__Tarefas__:
1. Responda às perguntas abaixo com base no texto sobre a Copa e o valor de uso.
(a) Quem assina o texto?
(b) Em que cidade e em que data ocorreu o ato descrito na legenda da imagem?
(c) Segundo o texto, em que ato se dá a realização da coisa como mercadoria?
2. Liste tudo o que, segundo o texto sobre a Copa e o valor de uso, um comercial de refrigerante mostra.
3. Diga se cada afirmação abaixo está de acordo com o texto sobre a Copa e o valor de uso e cite as palavras do texto que decidem a resposta.
(a) A partida de futebol de rua foi organizada em um ato pela Tarifa Zero.
(b) O texto afirma que o consumo sempre corresponde ao desejo ou à necessidade.
(c) Quem fala na abertura diz preferir abraçar o valor de troca.

___ Trecho do texto

PICICA: "Enquanto
alguns correm para abraçar o valor de troca, a forma fetichizada e
desumana, prefiro beijar a face do valor de uso que renasce. É a
rebelião do valor de uso… preparem-se, pode não ser só no futebol."
A Copa como metáfora e a metáfora da Copa: pela rebelião do valor de uso
[Manifestantes organizam uma partida de futebol de rua em ato pela Tarifa Zero convocado pelo MPL em São Paulo no dia 19 de junho de 2014]
Por Mauro Iasi.
O capital se
apropria de tudo, não seria diferente no caso do futebol. O destino
daquilo que é mercantilizado é ver seu ser transformado em veículo de
valor de troca, forma de expressão do valor, que passa a ser primordial,
relativizando seu valor de uso original.
Como coisa
de valor, sua vida passa a fluir no sentido da realização do valor e no
caso da produção capitalista de mercadorias, de mais valor. Quando era
um valor de uso, a realização se dava na fruição, no consumo daquilo que
se buscava para realizar o desejo do corpo ou do espírito. No ato de se
apropriar das propriedades da coisa para saciar nossa fome ou sede, ao
ouvir a melodia que nos acalma a alma ou desperta o corpo. Como
mercadoria, a realização se dá no ato da troca, na transformação da
coisa em equivalente geral monetário, enquanto o valor de uso subsumido
fica ali, relativizado, quando não esquecido.
É por isso
que a propaganda seduz para o ato da compra, sem que necessariamente o
consumo corresponda ao desejo ou a necessidade. Um comercial de
refrigerante transpira gotinhas de coisas geladas, paisagens
refrescantes, gente feliz em dias quentes, mas a coisa em si, pode ser
um xarope adocicado que vai de dar mais sede e te levar a consumir outra
vez o produto… que vai te dar mais sede ainda.

______
___ Registros

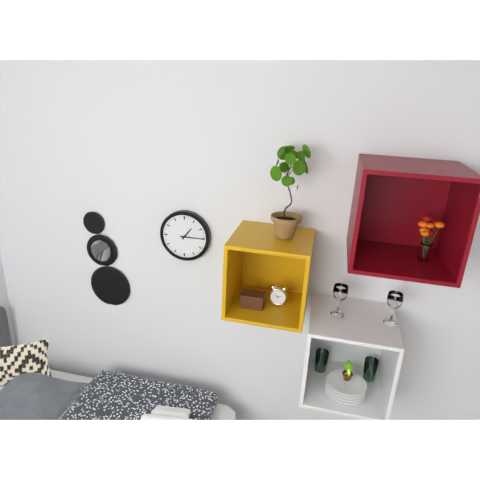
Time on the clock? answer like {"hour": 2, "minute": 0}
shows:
{"hour": 1, "minute": 15}
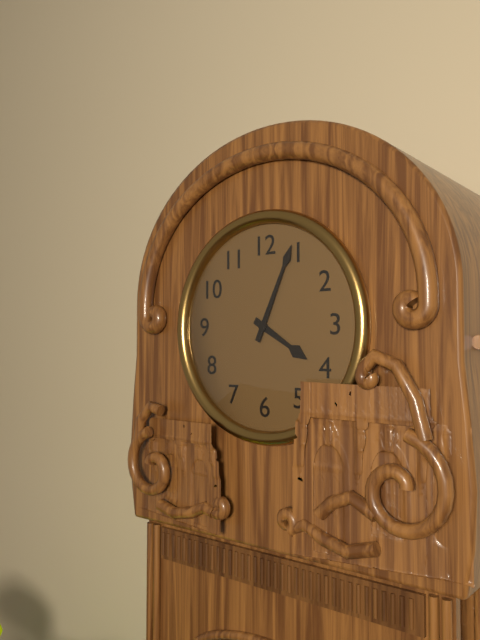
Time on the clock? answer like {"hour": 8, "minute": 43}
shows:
{"hour": 4, "minute": 4}
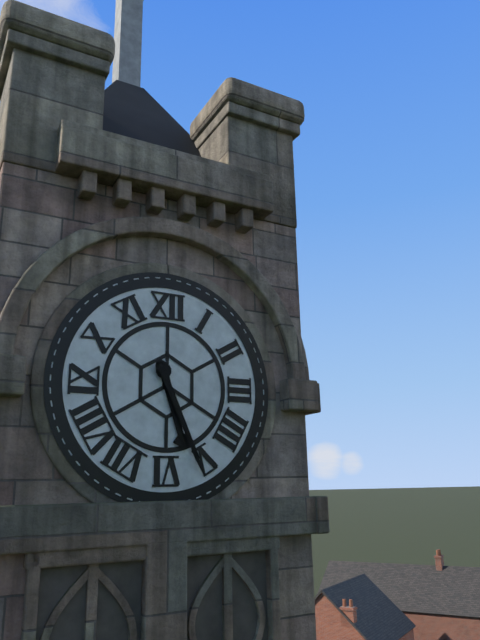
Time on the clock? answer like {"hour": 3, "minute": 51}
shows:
{"hour": 5, "minute": 26}
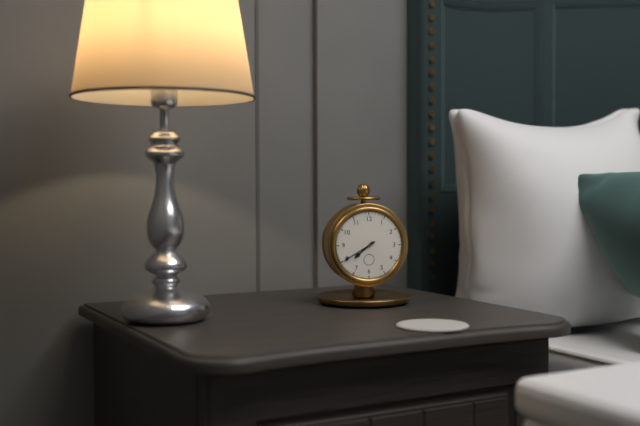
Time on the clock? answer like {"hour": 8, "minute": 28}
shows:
{"hour": 7, "minute": 40}
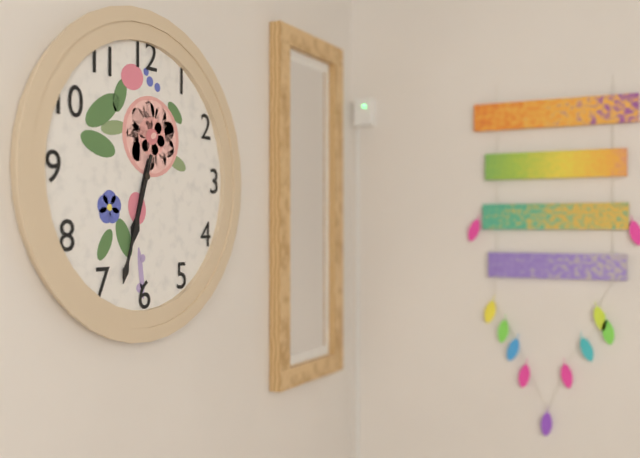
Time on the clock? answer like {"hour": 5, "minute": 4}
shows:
{"hour": 6, "minute": 33}
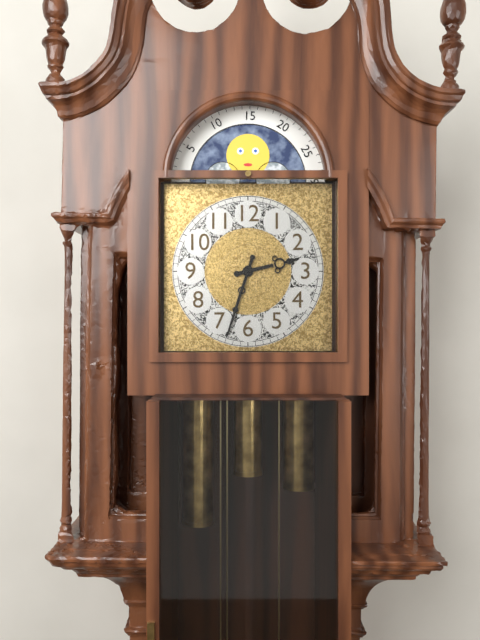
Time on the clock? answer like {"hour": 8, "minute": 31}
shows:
{"hour": 2, "minute": 33}
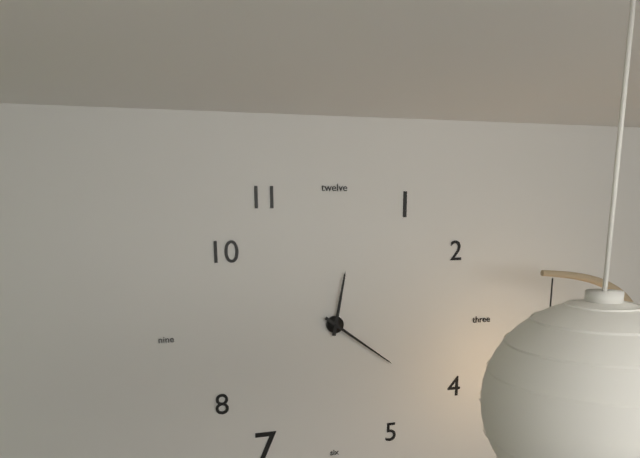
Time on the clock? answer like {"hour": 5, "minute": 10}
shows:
{"hour": 12, "minute": 21}
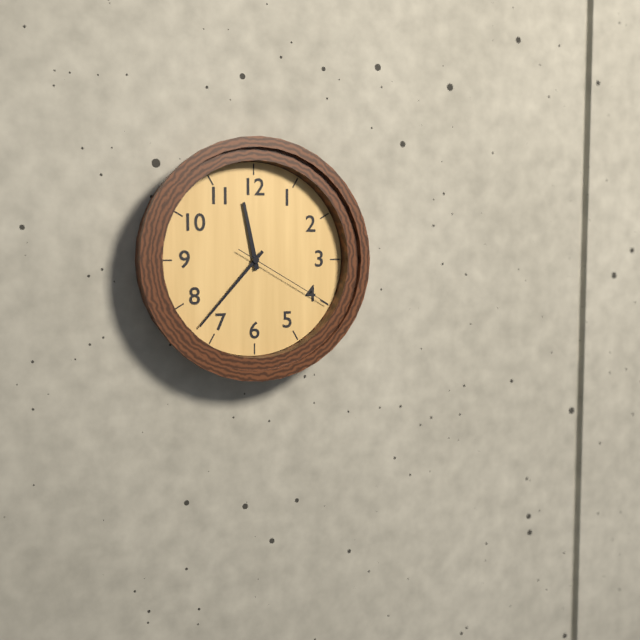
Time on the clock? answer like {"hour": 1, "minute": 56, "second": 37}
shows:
{"hour": 11, "minute": 37, "second": 20}
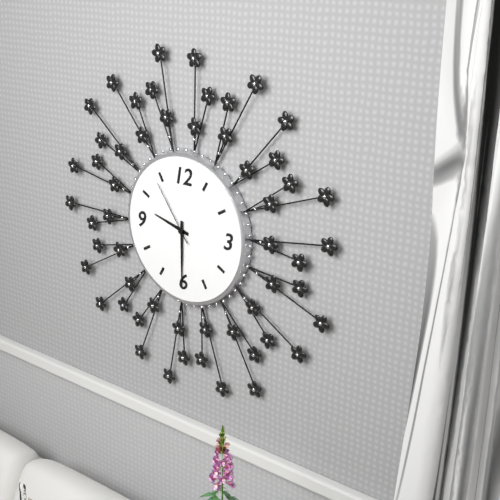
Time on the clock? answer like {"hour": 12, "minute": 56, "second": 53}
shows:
{"hour": 9, "minute": 30, "second": 54}
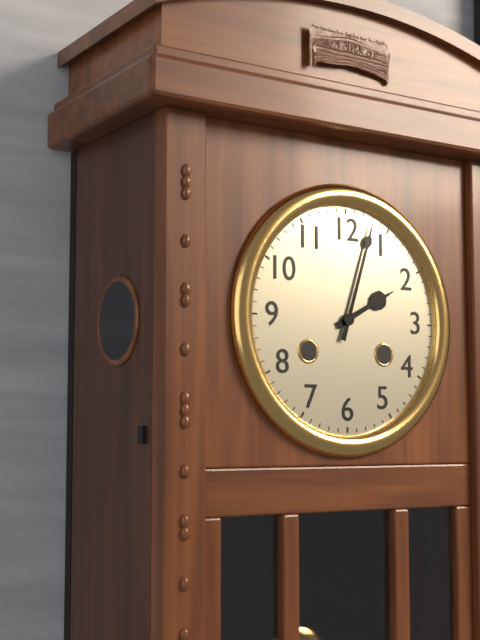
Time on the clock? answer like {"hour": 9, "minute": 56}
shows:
{"hour": 2, "minute": 3}
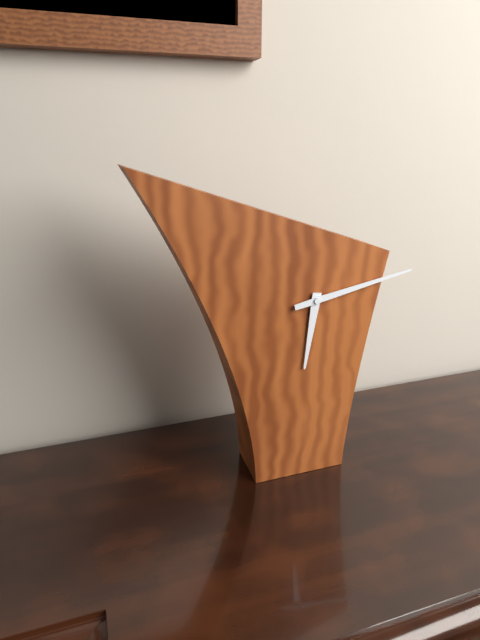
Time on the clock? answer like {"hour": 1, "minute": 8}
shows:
{"hour": 6, "minute": 13}
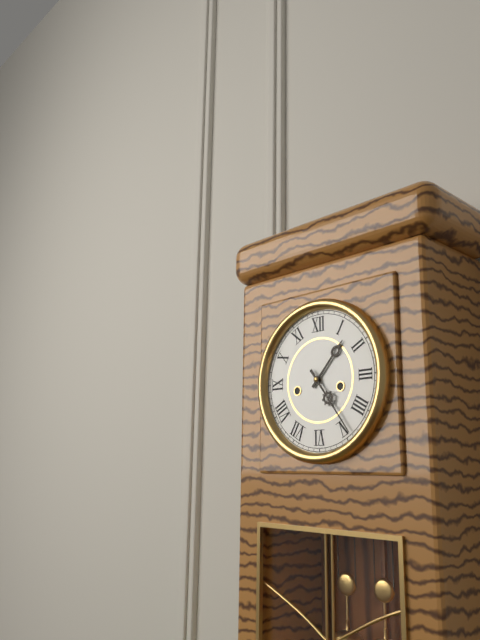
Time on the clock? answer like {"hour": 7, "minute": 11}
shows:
{"hour": 1, "minute": 24}
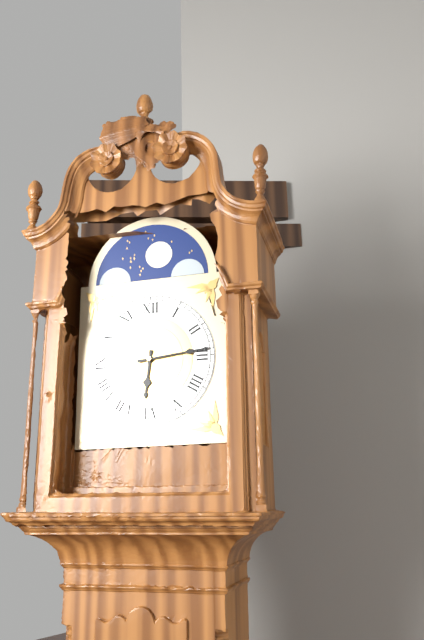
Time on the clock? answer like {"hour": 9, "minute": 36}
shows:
{"hour": 6, "minute": 14}
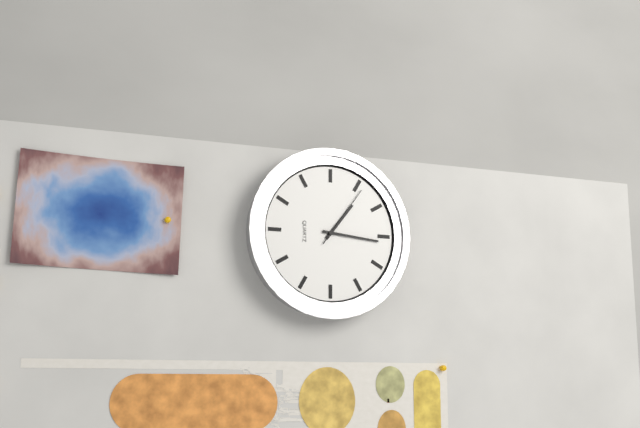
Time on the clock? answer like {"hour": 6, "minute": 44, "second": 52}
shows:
{"hour": 1, "minute": 16, "second": 6}
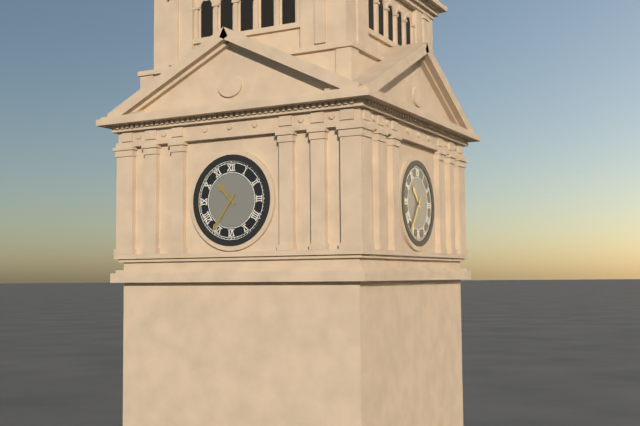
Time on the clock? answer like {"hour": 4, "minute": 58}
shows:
{"hour": 10, "minute": 36}
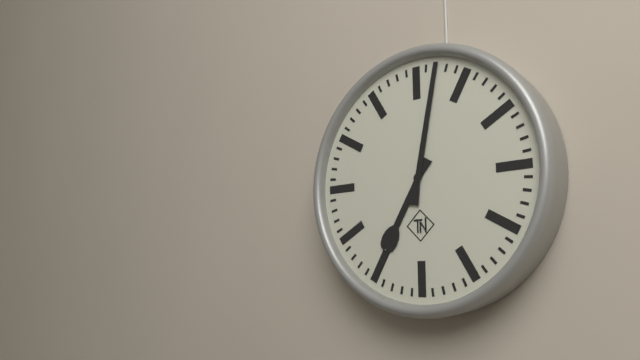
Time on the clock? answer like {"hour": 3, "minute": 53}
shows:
{"hour": 7, "minute": 2}
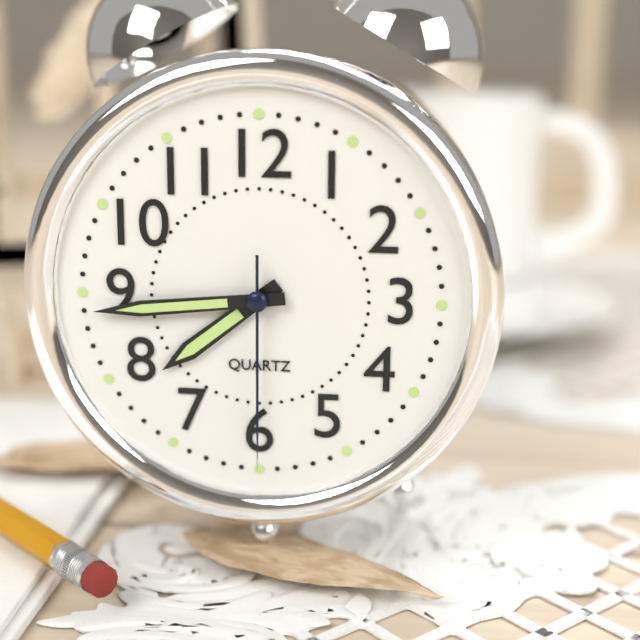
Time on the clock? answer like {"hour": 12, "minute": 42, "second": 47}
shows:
{"hour": 7, "minute": 44, "second": 30}
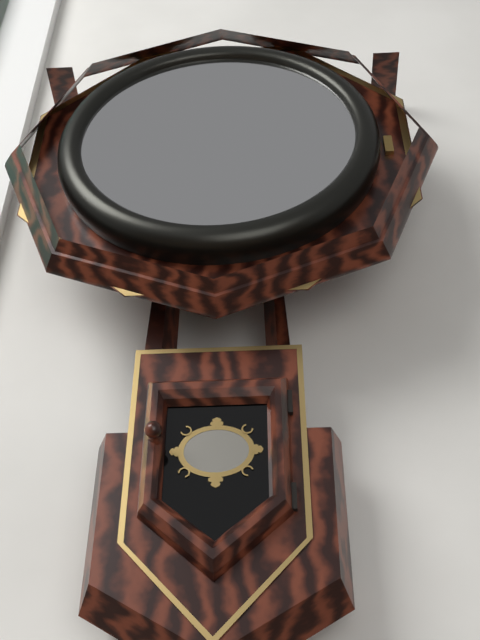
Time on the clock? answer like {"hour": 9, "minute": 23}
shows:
{"hour": 10, "minute": 3}
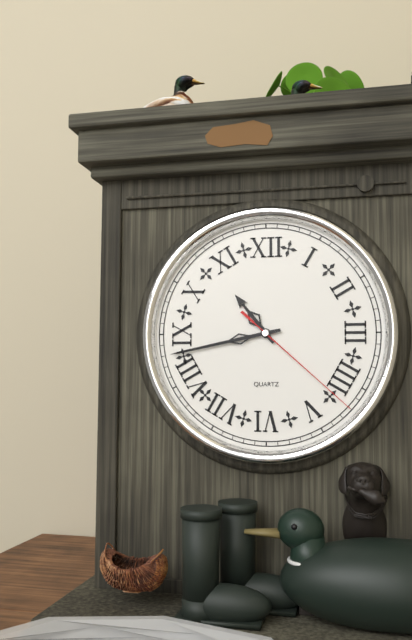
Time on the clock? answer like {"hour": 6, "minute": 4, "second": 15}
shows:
{"hour": 10, "minute": 43, "second": 22}
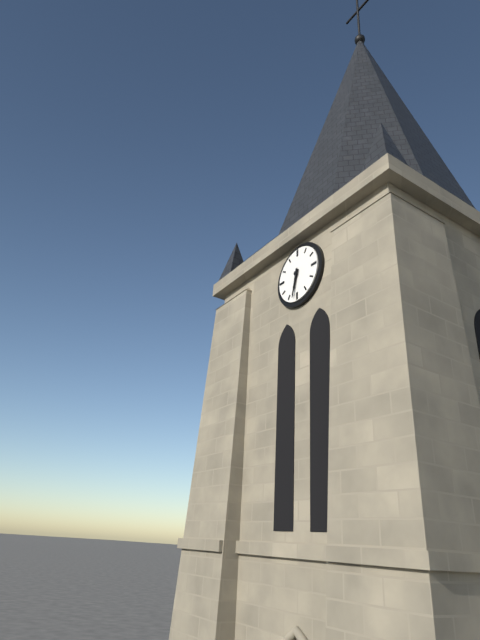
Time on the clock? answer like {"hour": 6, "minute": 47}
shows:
{"hour": 6, "minute": 32}
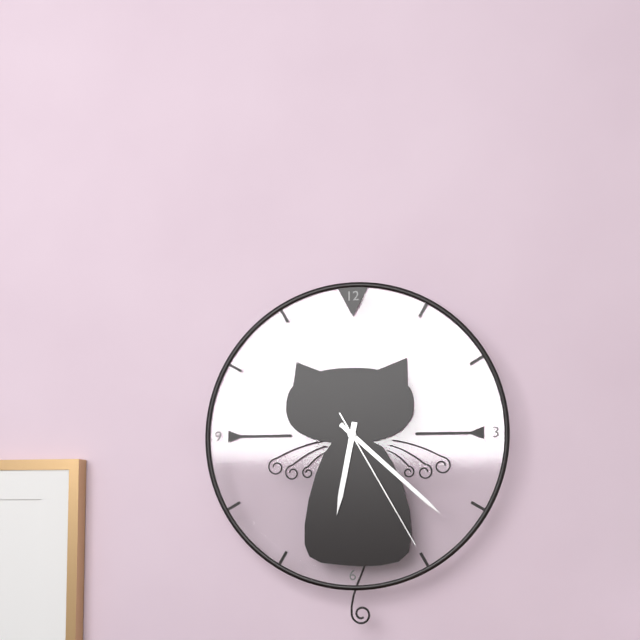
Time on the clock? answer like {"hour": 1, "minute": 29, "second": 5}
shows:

______

__Respostas por tarefa__:
1.
(a) Mauro Iasi.
(b) Em São Paulo, no dia 19 de junho de 2014.
(c) No ato da troca, na transformação da coisa em equivalente geral monetário.

2.
- gotinhas de coisas geladas
- paisagens refrescantes
- gente feliz em dias quentes

3.
(a) Sim: "Manifestantes organizam uma partida de futebol de rua em ato pela Tarifa Zero".
(b) Não: "sem que necessariamente o consumo corresponda ao desejo ou a necessidade".
(c) Não: "prefiro beijar a face do valor de uso que renasce".